What’s with Flagler? Nearly everything in West Palm Beach traces back to one man. Henry Flagler — Standard Oil partner, railroad magnate — came down the Florida coast in the 1890s laying his Florida East Coast Railway, and decided the barrier island across the lagoon would make a glittering winter resort for wealthy Northerners. But a resort needs a workforce, a depot, a downtown. So in 1893 Flagler laid out a working town on the mainland to serve the island, paid two settlers $45,000 for the site, ran his rails in, and named it for exactly where it sat: West Palm Beach. The city has been Flagler’s ever since.
The city’s story isn’t only Flagler’s. When the Black community living in the “Styx” on Palm Beach island was displaced in the 1890s, many resettled on the mainland in the Northwest neighborhood, building a community of churches, businesses, and Bahamian-influenced cottages that became the city’s first National Register historic district.

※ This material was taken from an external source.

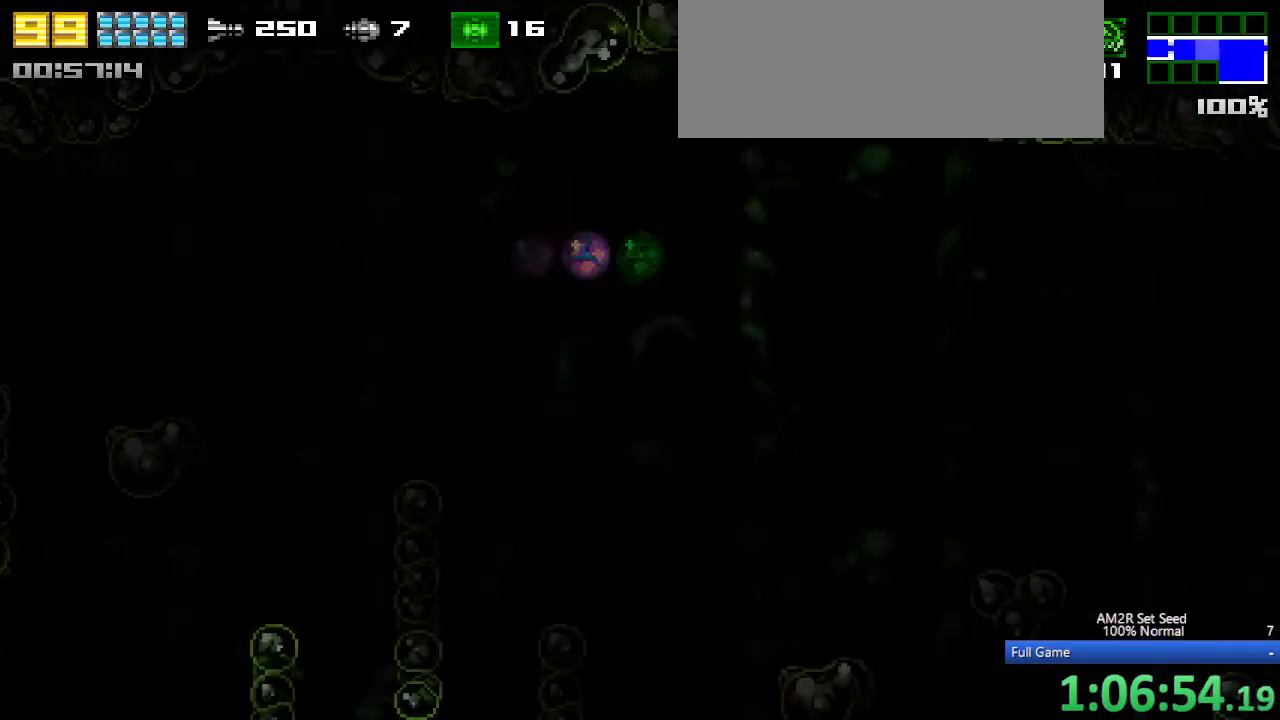
{"keys": [], "events": []}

The railroad workers, the carpenters, the families who kept the resort running — they are as much the founders of West Palm Beach as the magnate who drew the map. The arts followed: the Norton, the largest art museum in Florida, and the Kravis Center stage.
Why People Visit West Palm Beach
West Palm Beach rewards visitors who want culture with their coastline: a serious arts scene, a lively downtown, historic neighborhoods under the palms, and the Intracoastal at the center of it all. Add the island just across the water and the year-round South Florida sun, and Flagler’s mainland city makes an easy case for itself.